───── Records for this exercise ─────

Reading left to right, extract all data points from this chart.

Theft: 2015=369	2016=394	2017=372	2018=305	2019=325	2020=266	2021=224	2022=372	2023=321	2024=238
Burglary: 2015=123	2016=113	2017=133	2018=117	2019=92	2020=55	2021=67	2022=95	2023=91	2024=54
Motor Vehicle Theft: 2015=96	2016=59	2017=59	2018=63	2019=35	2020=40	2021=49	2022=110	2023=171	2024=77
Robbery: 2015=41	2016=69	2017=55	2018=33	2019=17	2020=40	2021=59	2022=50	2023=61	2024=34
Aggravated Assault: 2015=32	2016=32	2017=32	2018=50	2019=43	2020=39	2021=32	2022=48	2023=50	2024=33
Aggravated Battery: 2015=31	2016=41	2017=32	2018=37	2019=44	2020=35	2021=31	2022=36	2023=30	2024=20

─────

# Task details:
Format every line of the data above as a numbered list, leaving out any blank lines.

# Answer to this task:
1. Reading left to right, extract all data points from this chart.
2. Theft: 2015=369	2016=394	2017=372	2018=305	2019=325	2020=266	2021=224	2022=372	2023=321	2024=238
3. Burglary: 2015=123	2016=113	2017=133	2018=117	2019=92	2020=55	2021=67	2022=95	2023=91	2024=54
4. Motor Vehicle Theft: 2015=96	2016=59	2017=59	2018=63	2019=35	2020=40	2021=49	2022=110	2023=171	2024=77
5. Robbery: 2015=41	2016=69	2017=55	2018=33	2019=17	2020=40	2021=59	2022=50	2023=61	2024=34
6. Aggravated Assault: 2015=32	2016=32	2017=32	2018=50	2019=43	2020=39	2021=32	2022=48	2023=50	2024=33
7. Aggravated Battery: 2015=31	2016=41	2017=32	2018=37	2019=44	2020=35	2021=31	2022=36	2023=30	2024=20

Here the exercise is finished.